In den letzten Wochen ist klar geworden: Das offizielle Berlin lehnt die rechtsreligiöse Regierung in Israel inzwischen mehr oder weniger kategorisch ab. Das, obwohl die allermeisten Israelis laut Umfragen den harten Kurs im Gazastreifen befürworten. Obwohl validen Umfragen zufolge rund 70 Prozent der Palästinenser die Hamas unterstützen. Obwohl die Hamas angekündigt hat, immer wieder mit Massakern wie am 7. Oktober zuschlagen zu wollen, bis das frühere Mandatsgebiet Palästina judenrein ist. Obwohl das israelische Militär im Gazastreifen die Verhältnismäßigkeit zu wahren sucht. Obwohl es nach Einschätzung des US-Militärexperten John Spencer sogar eine weltweit beispiellos humane Form der Kriegsführung in dicht besiedelten städtischen Gebieten praktiziert, indem es die Zivilbevölkerung im Voraus vor Angriffen warnt und andere Maßnahmen zu deren Schutz trifft. Obwohl Israel nicht nur im Gazastreifen sondern auch an den anderen De-facto-Fronten Westjordanland und Libanon mörderische Islamistengruppen in Schach halten muss. Obwohl die alte Doktrin, dass die Israelis es sich nicht leisten können, auch nur einen einzigen Krieg zu verlieren, wenn sie nicht Opfer eines Völkermordes werden wollen, nichts von ihrer Gültigkeit verloren hat.

„Wohl auf Druck des ‚woken‘, ‚dekolonialistisch‘ denkenden Flügels der Demokraten nennt die Biden-Regierung die bevorstehende Bodenoffensive in Rafah eine ‚rote Linie‘."

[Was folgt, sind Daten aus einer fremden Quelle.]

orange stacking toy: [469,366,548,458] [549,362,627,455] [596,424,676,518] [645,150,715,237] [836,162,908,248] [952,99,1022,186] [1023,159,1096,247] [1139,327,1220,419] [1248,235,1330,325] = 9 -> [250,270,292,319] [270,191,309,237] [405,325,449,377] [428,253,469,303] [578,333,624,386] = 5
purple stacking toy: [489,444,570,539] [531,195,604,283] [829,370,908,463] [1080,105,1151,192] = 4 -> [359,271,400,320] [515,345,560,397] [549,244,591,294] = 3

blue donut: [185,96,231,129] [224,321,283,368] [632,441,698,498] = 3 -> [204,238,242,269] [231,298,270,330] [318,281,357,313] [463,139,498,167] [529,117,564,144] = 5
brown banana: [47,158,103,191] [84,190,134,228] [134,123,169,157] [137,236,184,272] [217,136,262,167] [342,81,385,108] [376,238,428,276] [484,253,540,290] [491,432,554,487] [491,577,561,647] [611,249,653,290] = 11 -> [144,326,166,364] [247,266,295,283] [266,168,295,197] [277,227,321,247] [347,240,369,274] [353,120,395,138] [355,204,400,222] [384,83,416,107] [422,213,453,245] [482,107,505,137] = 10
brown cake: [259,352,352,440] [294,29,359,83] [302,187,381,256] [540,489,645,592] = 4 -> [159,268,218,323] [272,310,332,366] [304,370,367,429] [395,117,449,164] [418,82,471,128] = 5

Auch die Haltung der US-Regierung kann nicht mehr, wie noch vor einigen Monaten, als eine grundsätzliche Solidarität mit Israel bezeichnet werden. Wohl auf Druck des „woken“, „dekolonialistisch“ denkenden Flügels der Demokraten nennt die Biden-Regierung die bevorstehende Bodenoffensive in Rafah eine „rote Linie“ und distanziert sich zunehmend von Netanjahu. Ein offener Bruch scheint immer wahrscheinlicher.

Zu den weltfremden Forderungen aus Berlin und Washington gesellen sich die Machenschaften von offen israelfeindlichen Regierungen wie Belgien und Irland, die Israel die letzten Verbindungen zur westlichen Welt abschneiden wollen und eine regelrechte Hetzkampagne gegen den jüdischen Staat führen – sehr zur Freude von allerlei identitätspolitischen Aktivisten, islamischen Lobbys und Dritte-Welt-Liebhabern.

Kein Wunder also, dass Variationen der altbekannten antisemitischen Täter-Opfer-Umkehr fast überall im Westen auf dem Vormarsch sind: Die Juden sind schuld. Die einzige funktionierende Demokratie im Nahen Osten ist so allein wie schon lange nicht mehr.